Dick had managed to defer his retirement until after the conference, but now it was time for him to go. Who would take over as Head of Department?  I was already an SPSO, so it would not be a promotion for me. The most likely candidate was Bill Stuart, but I was not at all sure that I would want to work under him, so I decided to apply. Three were called for interview in London: Bill, David Barraclough and me, and I got the job. The only obvious change was that I now had a designated parking space. There was more administration, of course, more meetings to attend, more staff to look after and regular visits to the three observatories, but still plenty of time for research. I saw my job as defending the staff from the more outrageous edicts from on high so that they could get on with their work in peace.

I had not been in post for more than a year when George Lewis brought along a paper to show me a job advertisement that he thought I might find interesting. Hello, I thought, trying to get rid of me already. But it was an interesting advert, for Head of Astronomy and Navigation at the National Maritime Museum in Greenwich: effectively Director of the Old Royal Observatory plus a few other duties. And, at Civil Service Grade 5, it was one level up from SPSO, as what used to be called DCSO (in the museum world it was called Curator Grade A). Best of all, it was a chance to get away from Scotland before my daughters tied us there for ever by marrying and producing Scotch grandchildren. I had produced a special exhibition at the Royal Scottish Museum in collaboration with Alan Simpson to coincide with the Edinburgh Conference, so I had some idea of the museum business. I also knew the Old Royal Observatory and National Maritime Museum from many visits, mainly to pay homage to the Harrison chronometers. I consulted museum friends, most notably Anita McConnell of the Science Museum, who said of the Director of the NMM “He is a prick, but he is due to retire very soon”, and they all agreed that I should go for it, which I did.

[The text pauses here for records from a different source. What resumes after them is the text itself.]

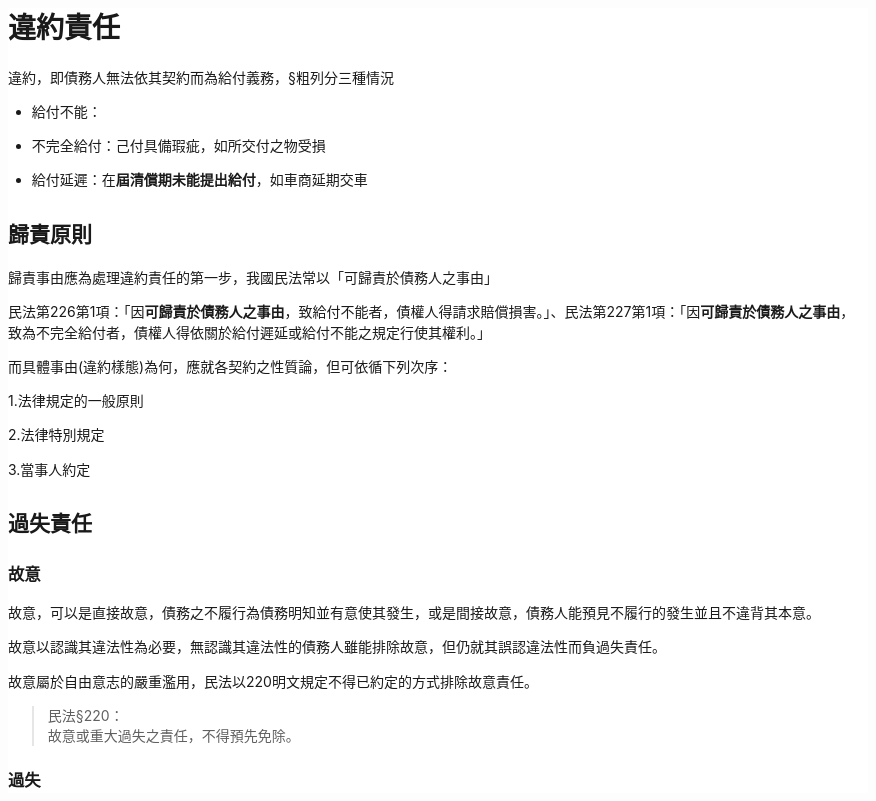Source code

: # 違約責任

違約，即債務人無法依其契約而為給付義務，§粗列分三種情況

- 給付不能：

- 不完全給付：己付具備瑕疵，如所交付之物受損

- 給付延遲：在**屆清償期未能提出給付**，如車商延期交車

## 歸責原則

歸責事由應為處理違約責任的第一步，我國民法常以「可歸責於債務人之事由」

民法第226第1項：「因**可歸責於債務人之事由**，致給付不能者，債權人得請求賠償損害。」、民法第227第1項：「因**可歸責於債務人之事由**，致為不完全給付者，債權人得依關於給付遲延或給付不能之規定行使其權利。」

而具體事由(違約樣態)為何，應就各契約之性質論，但可依循下列次序：

1.法律規定的一般原則

2.法律特別規定

3.當事人約定

## 過失責任

### 故意

故意，可以是直接故意，債務之不履行為債務明知並有意使其發生，或是間接故意，債務人能預見不履行的發生並且不違背其本意。

故意以認識其違法性為必要，無認識其違法性的債務人雖能排除故意，但仍就其誤認違法性而負過失責任。

故意屬於自由意志的嚴重濫用，民法以220明文規定不得已約定的方式排除故意責任。

>民法§220：<br>
故意或重大過失之責任，不得預先免除。

### 過失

I was not offered the job immediately, but only after the preferred candidate withdrew. My pride was a little hurt by this as I was not used to being second choice, and my inclination was to tell them what they could do with their job, but then I started to get wooed by both sides. First a ’phone call from Sir Herman Bondi, Head of NERC, who foresaw “A great future for you with NERC” and hinted broadly that he would propose me for the Royal Society. Then Sir Robert Boyd, Head of the Mullard Research Laboratory of University College, London, and the NMM trustee responsible for astronomy. He invited me to London to talk about things. After driving into the country in his white vintage Rolls Royce, he made his bid. Start at the top of the Grade 5 salary scale and have one day a week to work as Visiting Professor in the Department of Physics and Astronomy ay University College , London.

Quite a lot to think about. Had Bondi’s proposal been guaranteed to result in FRS, I would probably have stayed in Edinburgh, but I knew that being proposed was not the same as getting elected. In the end the clean air of London proved irresistible, so we were on the move again.